Mr Thickins said private equity has moved on from the traditional model of leveraging up, stripping out costs and flipping assets. He said the local market is in what he calls “PE 3.0” where performance is “driven by strategic investing around themes, operational value add, or international expansion”.

Pacific Equity Partners’ Tim Sims agreed funds were more targeted, saying it was proof of a maturing market.

“Typically, as PE markets develop over cycles and over time; different strategies are tested and refined,” he said.

“This testing process tends to bring increasingly well-defined and stable segments in the market with individual players that tend to outperform others in their chosen space.”

Testing the boundaries

Globally, the local market is under-represented in terms of private equity activity, typically accounting for about 15 per cent of M&A activity compared to 30 per cent in more established markets.

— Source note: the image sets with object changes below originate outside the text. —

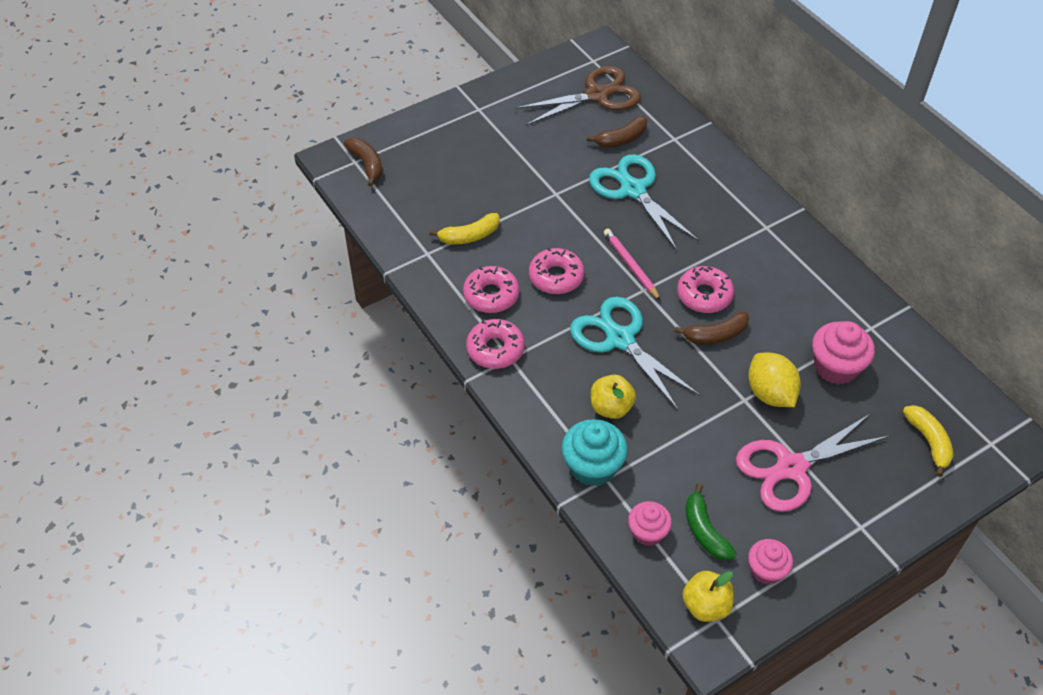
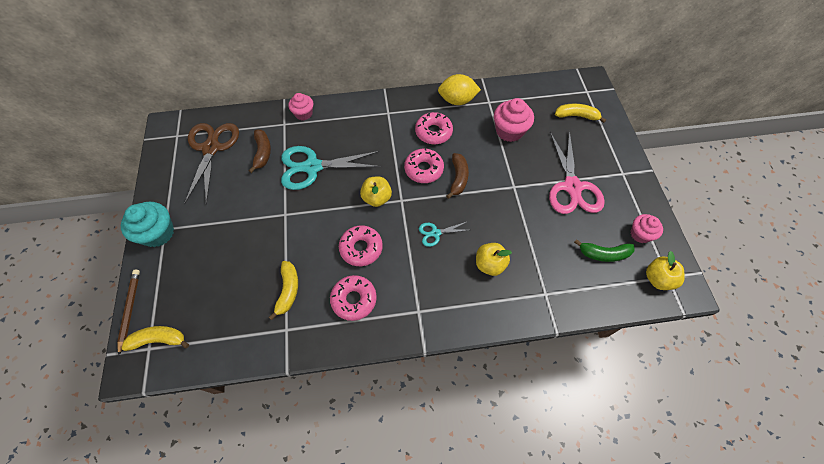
camera: 65 degrees left, 10 degrees up
brown banana [344,138,382,186] -> yellow banana [122,326,189,351]
pink donut [466,319,525,369] -> pink donut moved to [415,112,453,144]
turquoise cupcake [562,419,628,486] -> turquoise cupcake moved to [121,202,174,247]
turquoise scissors [570,297,701,410] -> turquoise scissors [419,222,468,247], size x0.47
pink pencil [604,229,661,301] -> yellow apple [360,177,392,207]
pink cupcake [628,501,672,546] -> pink cupcake moved to [288,93,313,120]
yellow lemon [748,353,801,407] -> yellow lemon moved to [438,74,481,105]
none -> brown pencil [117,270,140,356]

One reason may be because the so-called secondary markets – where private equity firms sell assets to another private equity firm – are shallow in Australia. Although that is expected to change.

Private equity funds are expected to invest with their own investors, including super funds, which are also seeking to deploy large volumes of capital.

“Increasingly large and powerful super funds … are naturally and properly motivated to test the boundaries of their business model,” PEP’s Mr Sims said.

That may reduce the need for “club deals”, where private equity investors team up with each other to buy bigger businesses.

“I think that’s more unlikely than likely. The more probable outcome is PE firms bringing in their investors into the deal,” said Mr Thickins.

Industry shedding past image

But as recently as December 20, PEP and Carlyle were understood to be teaming up tobid for Campbell International.

“Firms are looking at creative ways of deploying capital and increasing deal protection. It should be an interesting year in that regard,” said Tim Freeman, Goldman Sachs’ head of financial and strategic investors.

Add-on investments, teaming up with corporates, and structural flexibility measures such as minority investments and longer investments were some examples.

“I’d expect investment activity to really accelerate. There’s a pipeline of investable businesses,” AVCAL chief executive Yasser El-Ansary said.

But at this golden hour, when private equity seems poised to play a bigger role in capital markets, has the industry shed its image as barbarians at the gate?

Mr Thickins said that stereotype is gone. “Sophisticated boards understand that each private equity company is different, and each person they are dealing with is unique.”